# 🤖 Reinforcement Learning Demo: Grid World Navigation

## Problem Statement
**Goal**: Train an AI agent to navigate from START to GOAL while avoiding obstacles

**Environment**: 5x5 grid world
- 🟢 **Start**: Position (0,0) 
- 🎯 **Goal**: Position (4,4)
- 🚫 **Obstacles**: Fixed barriers at (1,1), (2,2), (3,1)

**Actions**: 4 directions (↑ → ↓ ←)

**Rewards**:
- +100 points for reaching the goal
- -1 point for each step (encourages efficiency)
- -10 points for hitting obstacles

**Learning Algorithm**: Q-Learning with ε-greedy exploration

In [None]:
import numpy as np
import matplotlib.pyplot as plt
import random
from IPython.display import clear_output
import time

print("✅ Libraries loaded successfully!")

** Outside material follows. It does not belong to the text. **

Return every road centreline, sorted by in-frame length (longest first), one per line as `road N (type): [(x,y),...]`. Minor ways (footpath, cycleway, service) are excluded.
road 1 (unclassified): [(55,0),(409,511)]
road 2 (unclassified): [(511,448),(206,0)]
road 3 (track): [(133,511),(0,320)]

## Step 1: Environment Setup

In [None]:
class GridWorld:
    def __init__(self, size=5):
        self.size = size
        self.start = (0, 0)
        self.goal = (size-1, size-1)
        self.obstacles = [(1, 1), (2, 2), (3, 1)]
        self.reset()
    
    def reset(self):
        self.pos = self.start
        return self.pos
    
    def step(self, action):
        # Actions: 0=up, 1=right, 2=down, 3=left
        moves = [(-1, 0), (0, 1), (1, 0), (0, -1)]
        new_pos = (self.pos[0] + moves[action][0], self.pos[1] + moves[action][1])
        
        # Check boundaries
        if (new_pos[0] < 0 or new_pos[0] >= self.size or 
            new_pos[1] < 0 or new_pos[1] >= self.size):
            new_pos = self.pos
        
        # Check obstacles
        if new_pos in self.obstacles:
            new_pos = self.pos
        
        self.pos = new_pos
        
        # Rewards
        if self.pos == self.goal:
            reward = 100
            done = True
        else:
            reward = -1
            done = False
        
        return self.pos, reward, done
    
    def visualize(self, agent_pos=None, path=None):
        grid = np.full((self.size, self.size), '⬜', dtype=object)
        
        # Mark path if provided
        if path:
            for pos in path[1:-1]:  # Exclude start and goal
                if pos not in self.obstacles:
                    grid[pos] = '🔵'
        
        # Mark special positions
        grid[self.start] = '🟢'  # Start
        grid[self.goal] = '🎯'   # Goal
        for obs in self.obstacles:
            grid[obs] = '🚫'     # Obstacles
        
        # Mark current agent position
        if agent_pos and agent_pos != self.start and agent_pos != self.goal:
            grid[agent_pos] = '🤖'
        
        print("Grid World:")
        for row in grid:
            print(' '.join(row))
        print("🟢=Start, 🎯=Goal, 🚫=Obstacle, 🤖=Agent, 🔵=Path")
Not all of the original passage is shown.